Shortly after our return from the UK, whilst Mike was finalising our year-end taxes, I drove to Garner State Park, north-west of San Antonio. Mike, Mattie and I discovered the park in January – we had arrived late that day, having first visited the home of John Garner, Franklin Roosevelt’s vice-president, for whom the park is named, and we only had time for a short walk along the Frio river just before sundown. The Frio is blue-green and gorgeously lined with huge cypresses, their roots almost as majestic as the trees themselves, and in the late afternoon they were filled with black vultures.
On my more recent trip, I arrived early to do some hiking. From the top of the high bluff, on which most of the park is built, the views of the surrounding Hill Country are breathtaking. I sat on a rock now and then and enjoyed the silence whilst watching vultures glide in the sky. The hillside was studded with bright green cedars, stubby Texas grasses and the purple blossom of mountain laurel. After three hours or so of hiking I descended to the river and ate a picnic I had brought with me. Around me, black Hill Country squirrels scampered up and down the trees, and black-crested titmice (so named for the black tuft on their heads) flew in and about the lower branches. Before returning to San Antonio, I checked out the parks’ buildings. During the great depression of the 1930s, the Civilian Conservation Corps – a body made up of young unemployed men – built the nation’s state parks under the supervision of architects and supervisors. The rustic-style buildings at Garner include an outside dance floor, pavilion, refectory and keeper’s lodge, all handsomely hand cut from limestone taken from the park itself. My journey home took me through three small towns originally settled in the mid-1800s by immigrants from Alsace; one of them, Castroville, sports a French restaurant and bakery. A railroad runs alongside these towns and now and then freight trains trundle through. In the 1800s, stagecoaches would have stopped at the towns and reportedly once carried supplies for confederate soldiers fighting in the civil war. I drove on and a nearby historical marker recorded a small battle between Texas rangers and Comanches in which all the Comanches were killed but only one ranger wounded. Roadside verges contained whole swaths of wildflowers – bluebonnets, golden coreopsis and pink evening primrose.
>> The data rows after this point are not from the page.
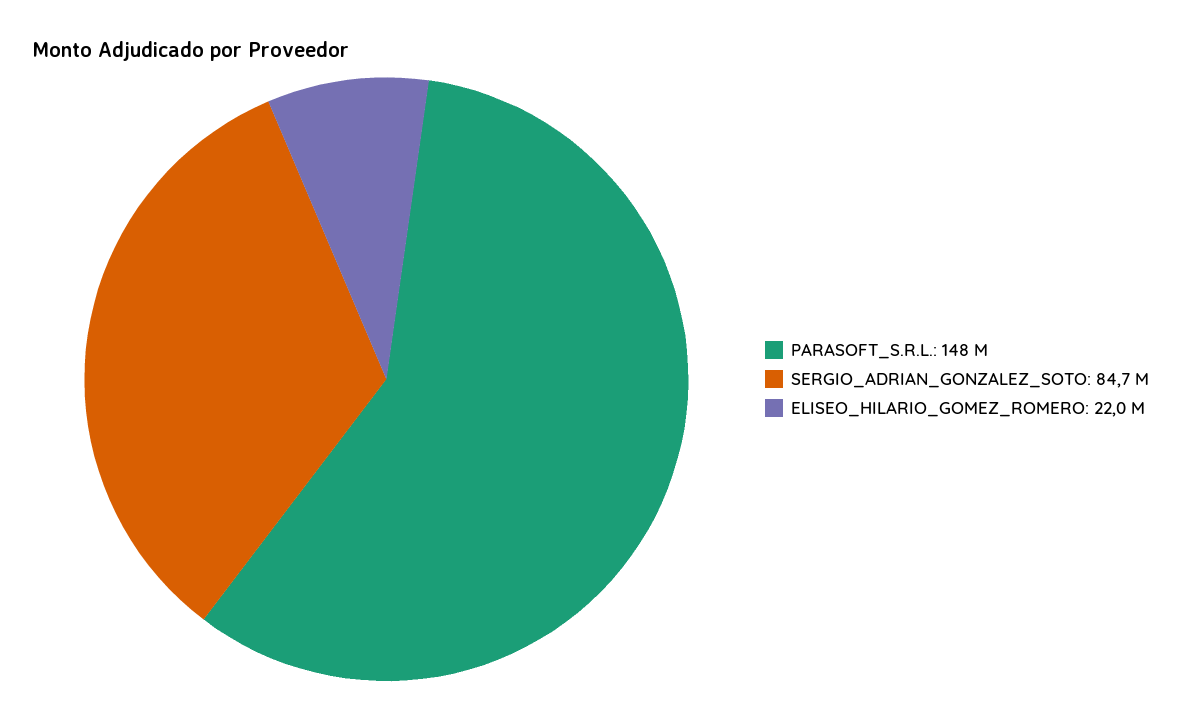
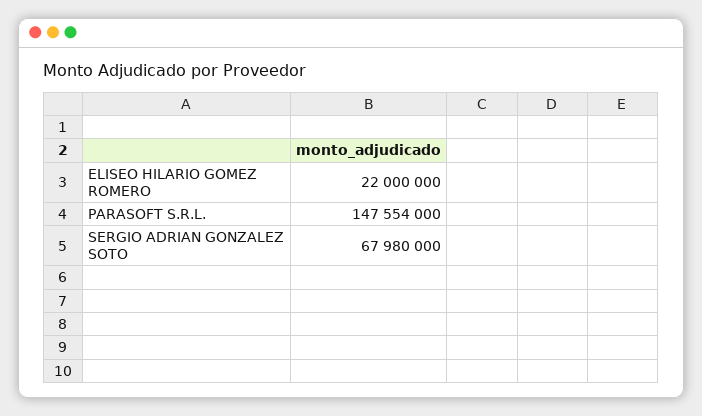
  {
    "PARASOFT_S.R.L.": 147554000,
-   "SERGIO_ADRIAN_GONZALEZ_SOTO": 84700000,
+   "SERGIO_ADRIAN_GONZALEZ_SOTO": 67980000,
    "ELISEO_HILARIO_GOMEZ_ROMERO": 22000000
  }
Last weekend, Mattie and I returned to Garner Park for an overnight stay. On our way, we saw cows grazing in fields spiked with white prickly poppies, and red and yellow Indian Blanket and dark lemon Coreopsis now dotted the roadside verges. We spent the night in one of the park’s screened shelters, close to the Frio now lined with blue blossoming sages. These small shelters have a table and enough room to lay sleeping mats. We barbecued sausages that evening and slept well in our shelter. The next morning Mattie was thrilled to see a humming bird and a titmouse flying outside the wooden door. Rust-coloured wrens flew in and out of the trees around us. During the day, Mattie made friends on the campsite and swam in the river whilst I did some hiking. On one of the hillsides a prickly pear cactus was already in blossom – lemon tinged with pink. The sky was a deep cloudless blue and the surrounding stony countryside reminded me a little of Provence.